Wednesday, April 2, 2008

Tonight at Hoole: The Gladney Lecture for Justice and Social Change with the Rev. Dr. Dorsey Odell Blake


Please join at the W.S. Hoole Special Collections Library, 2nd Floor Mary Harmon Bryant Hall at 7:30 this evening, Wednesday, April 2nd for the 2008 The Rose Gladney Lecture for Justice and Social Change with Rev. Dr. Dorsey Odell Blake.

Rev. Dr. Blake's lecture is entitled "40 Years after King: Wilderness or Promised Land".

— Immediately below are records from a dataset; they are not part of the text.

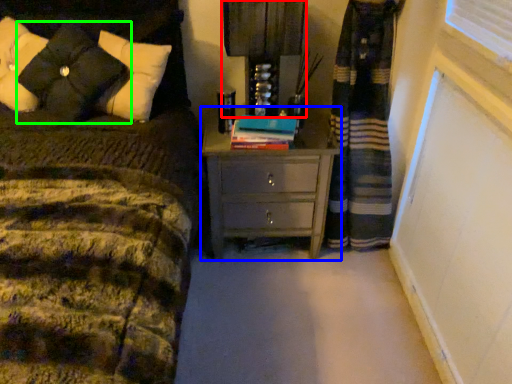
Question: Estimate the real-world distances between objects in this image. Which object is farther from bedside lamp (highlighted by a red box), chest of drawers (highlighted by a blue box) or pillow (highlighted by a green box)?

Choices:
 (A) chest of drawers
 (B) pillow

Answer: (B)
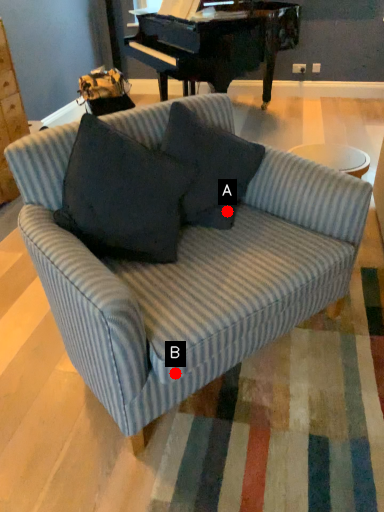
Question: Two points are circled on the image, labeled by A and B beside each circle. Which point appears farthest from the camera in this image?

Choices:
 (A) A is further
 (B) B is further

Answer: (A)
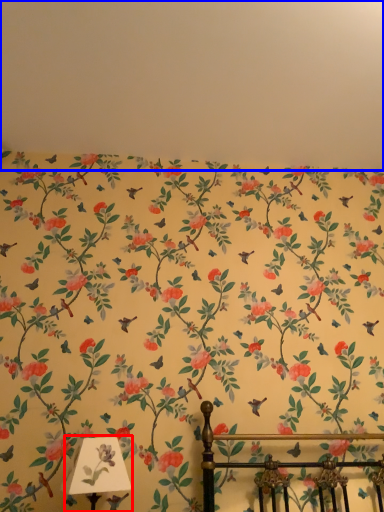
Question: Which of the following is the farthest to the observer, table lamp (highlighted by a red box) or backdrop (highlighted by a blue box)?

Choices:
 (A) table lamp
 (B) backdrop

Answer: (B)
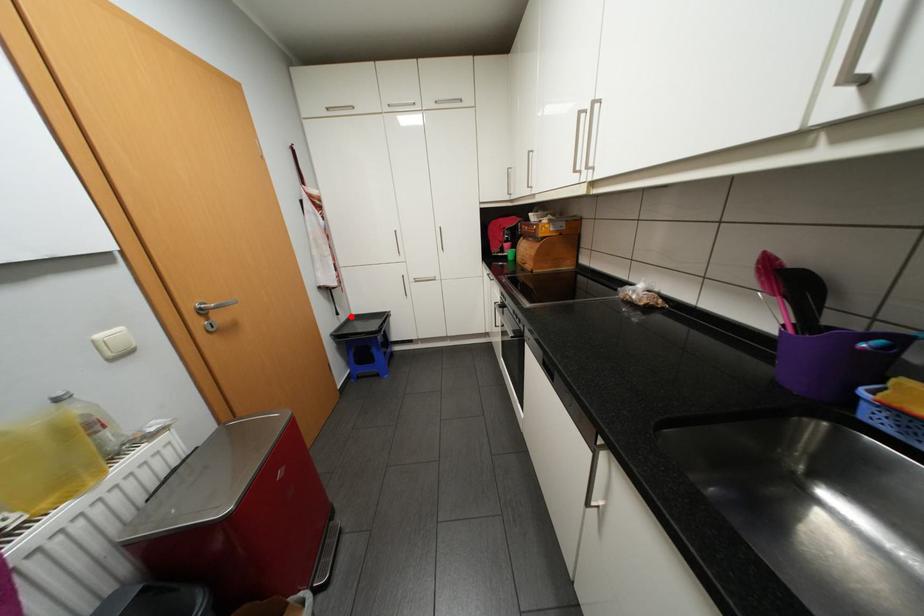
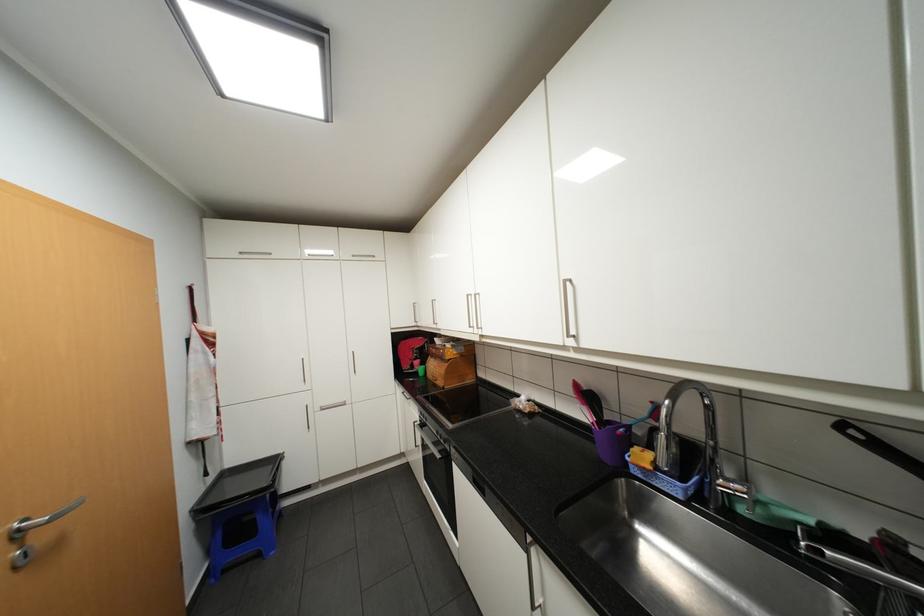
Locate, in the second image, the point that corresponds to the highlighted location in the first image.

(220, 476)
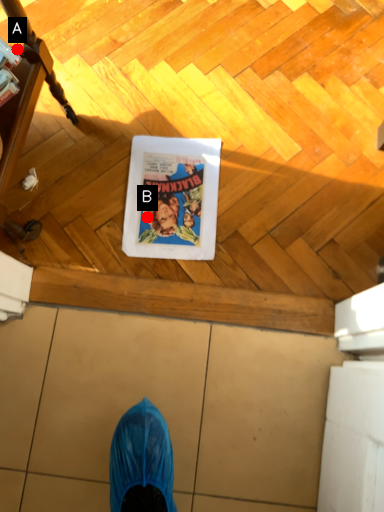
Question: Two points are circled on the image, labeled by A and B beside each circle. Which point appears farthest from the camera in this image?

Choices:
 (A) A is further
 (B) B is further

Answer: (B)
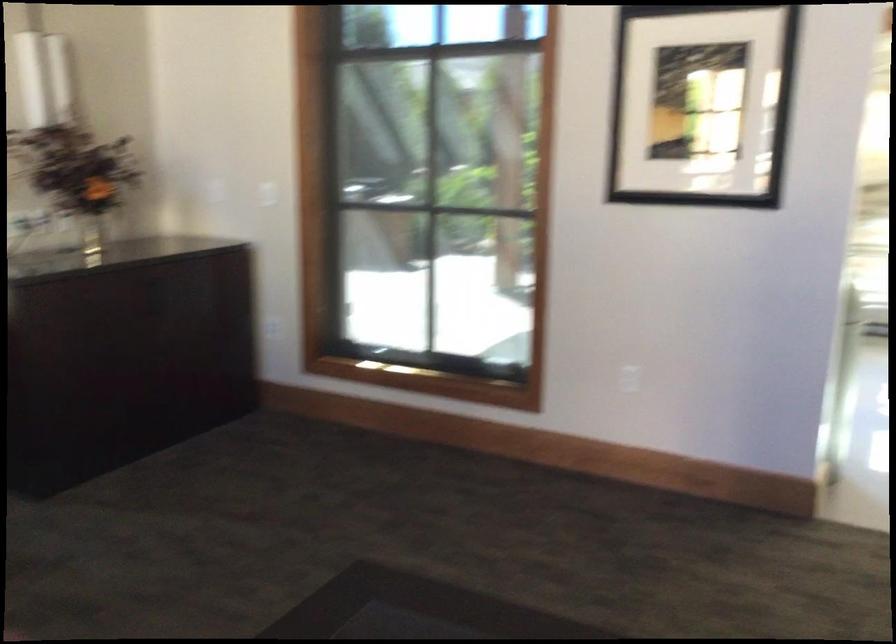
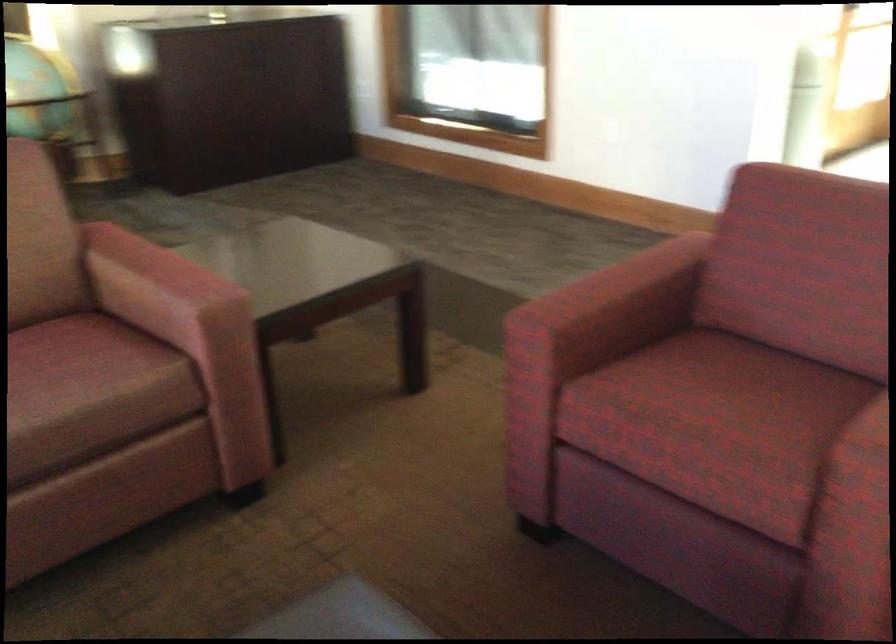
Looking at this image, in a continuous first-person perspective shot, in which direction is the camera moving?

The cameraman moved toward right, backward.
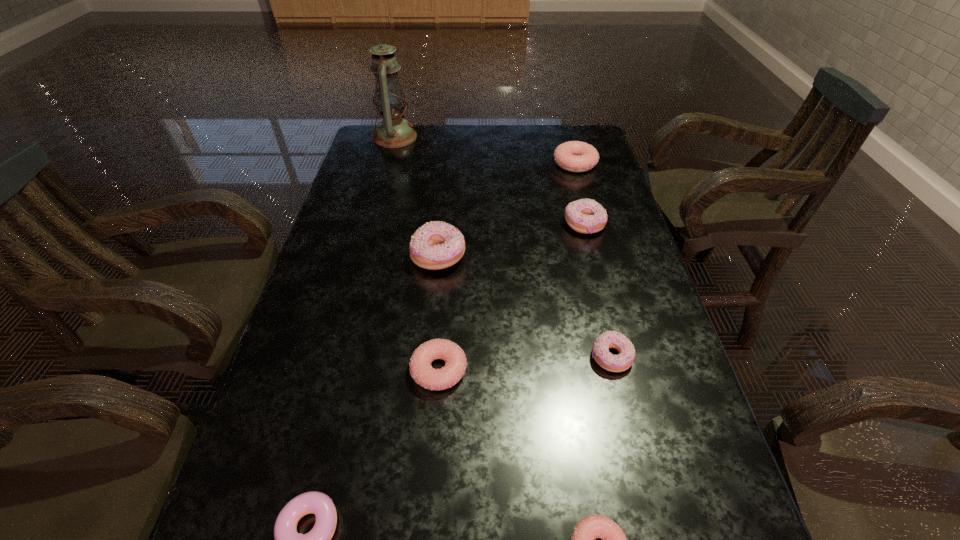
Image resolution: width=960 pixels, height=540 pixels. I want to click on the farthest object, so click(390, 100).

At what (x,y) coordinates should I click in order to perform the action: click on the tallest object. Please return your answer as a coordinate pair (x, y). Looking at the image, I should click on (390, 100).

Where is `the seventh shortest object`? This screenshot has width=960, height=540. the seventh shortest object is located at coordinates (436, 245).

Locate an element on the screen. The height and width of the screenshot is (540, 960). the second purple doughnut from left to right is located at coordinates (436, 245).

Where is `the second biggest purple doughnut`? This screenshot has width=960, height=540. the second biggest purple doughnut is located at coordinates (586, 216).

At what (x,y) coordinates should I click in order to perform the action: click on the farthest pink doughnut. Please return your answer as a coordinate pair (x, y). Looking at the image, I should click on (574, 156).

In order to click on the rightmost pink doughnut in this screenshot , I will do `click(574, 156)`.

Where is `the second nearest purple doughnut`? This screenshot has width=960, height=540. the second nearest purple doughnut is located at coordinates (610, 339).

Locate an element on the screen. Image resolution: width=960 pixels, height=540 pixels. the leftmost pink doughnut is located at coordinates pyautogui.click(x=421, y=371).

Where is `the second nearest pink doughnut`? This screenshot has height=540, width=960. the second nearest pink doughnut is located at coordinates (421, 371).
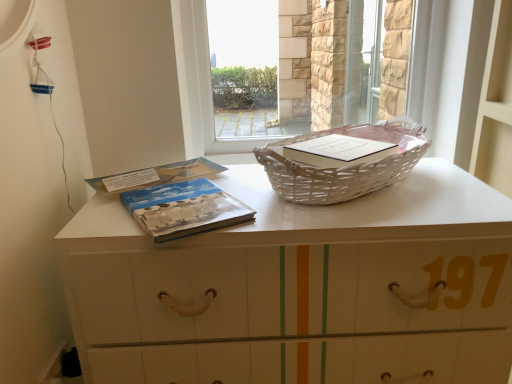
Question: Considering the positions of blue matte book at center, the second paperback book when ordered from front to back, and white wicker picnic basket at center in the image, is blue matte book at center, the second paperback book when ordered from front to back, taller or shorter than white wicker picnic basket at center?

Choices:
 (A) short
 (B) tall

Answer: (A)

Question: Is point (122, 173) closer or farther from the camera than point (380, 120)?

Choices:
 (A) farther
 (B) closer

Answer: (B)

Question: Based on their relative distances, which object is farther from the white wicker basket at upper center?

Choices:
 (A) transparent plastic basket at upper center
 (B) matte blue cover book at center, which is counted as the second paperback book, starting from the back
 (C) blue matte book at center, the second paperback book when ordered from front to back
 (D) white wicker picnic basket at center

Answer: (A)

Question: Estimate the real-world distances between objects in this image. Which object is farther from the white wicker picnic basket at center?

Choices:
 (A) transparent plastic basket at upper center
 (B) matte blue cover book at center, the first paperback book positioned from the front
 (C) white wicker basket at upper center
 (D) blue matte book at center, which is counted as the first paperback book, starting from the back

Answer: (A)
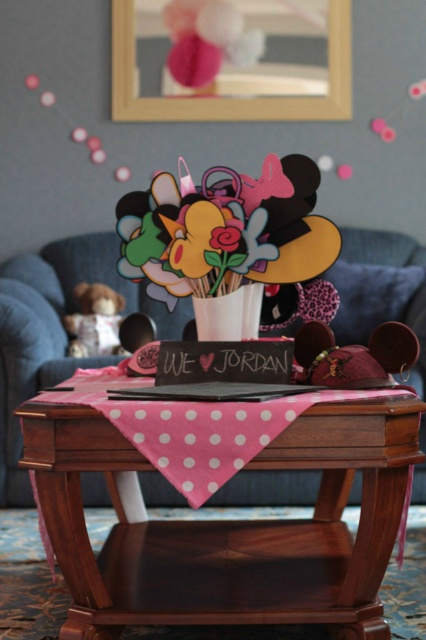
Question: Can you confirm if wooden table at center is positioned above matte pink fabric armchair at center?

Choices:
 (A) no
 (B) yes

Answer: (A)

Question: Which point is closer to the camera?

Choices:
 (A) matte pink fabric armchair at center
 (B) wooden table at center

Answer: (B)

Question: Is wooden table at center smaller than matte pink fabric armchair at center?

Choices:
 (A) yes
 (B) no

Answer: (A)

Question: Is wooden table at center above matte pink fabric armchair at center?

Choices:
 (A) yes
 (B) no

Answer: (B)

Question: Which object appears farthest from the camera in this image?

Choices:
 (A) wooden table at center
 (B) matte pink fabric armchair at center

Answer: (B)

Question: Which object is closer to the camera taking this photo?

Choices:
 (A) matte pink fabric armchair at center
 (B) wooden table at center

Answer: (B)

A copy of the flier for download is available here:
http://www.lib.ua.edu/events/documents/blake_flier_final.pdf

Rev. Blake was the first head of the African American Studies Program at the University of Alabama, and was the first full-time African-American Male faculty member (1972-1977 at UA). Dr. Dorsey Odell Blake is the Presiding Minister of The Church for The Fellowship of All Peoples in San Francisco, CA. Founded in 1944 during a time of local, national, and global tension and conflict, The Church for the Fellowship of All Peoples is the nation's first interracial, interfaith congregation. Its mission, as articulated by co-founding pastors, Dr. Howard Thurman and Dr. Alfred Fisk, and visionary members, was to create a religious fellowship that transcended artificial barriers of race, nation, culture, gender, and social distinctions.

In establishing the context for the lecture series, Rose Gladney has written: "This great experiment in democratic governance which we call America draws strength from multiple human struggles to create not only a more physically comfortable life, but also a just and equitable society. I am fortunate to have grown into adulthood in the midst of the 20th century's greatest examples of such struggle: the African-American liberation movement, the women's liberation movement, and the lesbian, gay, bisexual, and transgender liberation movements—all symbols and symptoms of the larger human struggle for justice and social change." Dr. Rose Gladney is a retired UA Professor of American Studies. The Rose Gladney Lecture for Justice and Social Change was endowed in her honor.

The Gladney Lecture is co-sponsored by UA Libraries, American Studies, Honor's College, New College, Religious Studies, Women's Studies, African American Studies Program, the College of Arts and Sciences, and the Diversity Committee of the College of Arts and Sciences.